• [What you should do] Reproduce the prime-sieving post starting with "In general what" and going on through "Call them p_i.", substituting "filter" for "sieve".

If we want to count the primes between 100 and 10000 then we sieve that interval with 0 mod p_i.

But what happens if say we sieve 7 mod p_i ?
( 7 mod 2 => 1 mod 2 , 7 mod 3 => 1 mod 3 , 7 mod 5 => 2 mod 5 , 7 mod 7 => 0 mod 7 , 7 mod 11 , ... )

In general what happens if we sieve a_i mod p_i with 0 < a_i < p_i ?

How do we choose the a_i such that we sieve as many numbers as possible ?
Or how do we choose the a_i such that there are as many numbers left as possible ?

regards

tommy1729
(09/09/2014, 01:10 AM)tommy1729 Wrote: [ -> ]Consider all the primes between 1 and 100.
Call them p_i.

If we want to count the primes between 100 and 10000 then we sieve that interval with 0 mod p_i.

But what happens if say we sieve 7 mod p_i ?

[Collection entries]
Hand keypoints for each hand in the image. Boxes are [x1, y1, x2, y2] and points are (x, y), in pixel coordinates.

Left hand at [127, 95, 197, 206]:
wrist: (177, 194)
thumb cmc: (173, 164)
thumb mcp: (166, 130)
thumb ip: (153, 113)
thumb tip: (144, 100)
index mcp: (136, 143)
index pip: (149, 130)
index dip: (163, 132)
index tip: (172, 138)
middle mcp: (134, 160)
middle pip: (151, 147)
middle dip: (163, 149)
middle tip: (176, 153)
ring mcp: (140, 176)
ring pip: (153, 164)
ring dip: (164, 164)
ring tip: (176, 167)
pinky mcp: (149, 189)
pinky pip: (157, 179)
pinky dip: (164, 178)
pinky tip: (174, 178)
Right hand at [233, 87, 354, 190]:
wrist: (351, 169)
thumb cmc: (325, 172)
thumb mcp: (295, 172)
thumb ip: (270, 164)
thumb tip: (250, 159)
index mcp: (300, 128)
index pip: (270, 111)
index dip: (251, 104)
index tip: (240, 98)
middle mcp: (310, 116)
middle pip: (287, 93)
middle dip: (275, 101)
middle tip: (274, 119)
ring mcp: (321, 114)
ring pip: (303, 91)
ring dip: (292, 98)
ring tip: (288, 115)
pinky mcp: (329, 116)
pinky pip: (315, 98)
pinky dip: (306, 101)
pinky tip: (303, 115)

• [Written response]
In general what happens if we filter a_i mod p_i with 0 < a_i < p_i ?

How do we choose the a_i such that we filter as many numbers as possible ?
Or how do we choose the a_i such that there are as many numbers left as possible ?

regards

tommy1729
(09/09/2014, 01:10 AM)tommy1729 Wrote: [ -> ]Consider all the primes between 1 and 100.
Call them p_i.